From the data below, repeat exactly the lines from the line with "roll_deg: +1.4" to the line with "focal_mm: 5.7", both included.

===== RAW DATA

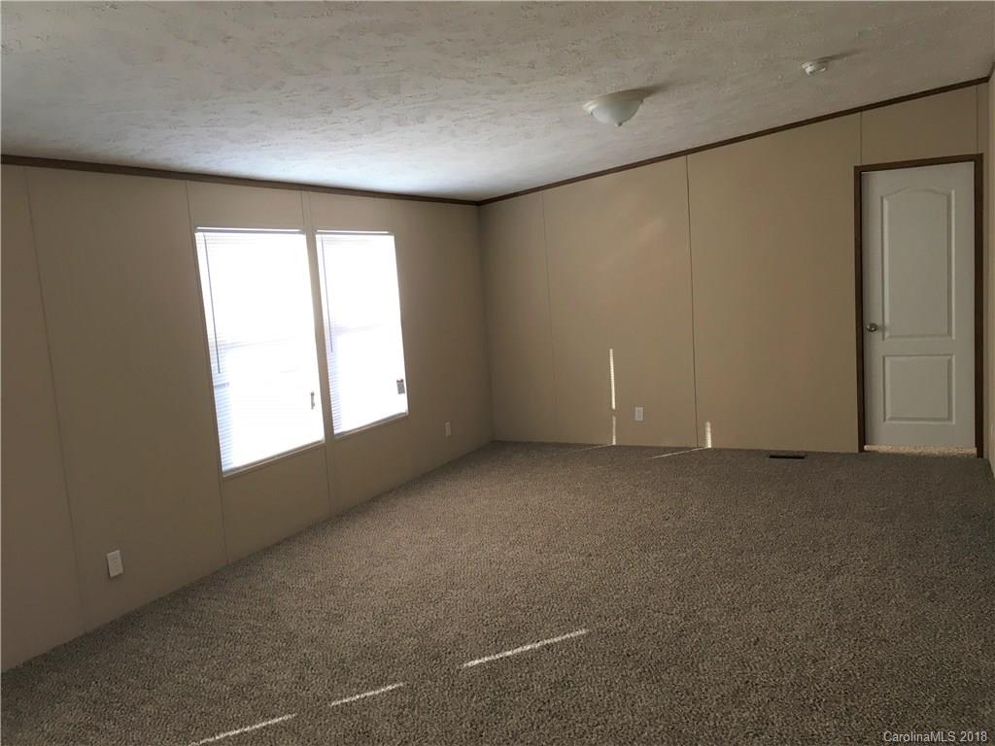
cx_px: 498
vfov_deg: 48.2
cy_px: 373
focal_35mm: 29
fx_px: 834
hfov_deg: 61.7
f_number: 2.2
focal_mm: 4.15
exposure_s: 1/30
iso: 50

==========
===== RAW DATA

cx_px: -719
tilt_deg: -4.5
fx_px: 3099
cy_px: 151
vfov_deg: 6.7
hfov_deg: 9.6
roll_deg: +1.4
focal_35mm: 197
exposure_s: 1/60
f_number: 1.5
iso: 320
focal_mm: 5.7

==========
===== RAW DATA

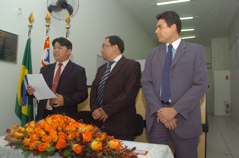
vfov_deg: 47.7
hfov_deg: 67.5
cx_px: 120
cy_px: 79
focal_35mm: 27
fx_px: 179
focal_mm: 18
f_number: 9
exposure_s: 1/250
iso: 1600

==========

▶ COMPLETED EXERCISE
roll_deg: +1.4
focal_35mm: 197
exposure_s: 1/60
f_number: 1.5
iso: 320
focal_mm: 5.7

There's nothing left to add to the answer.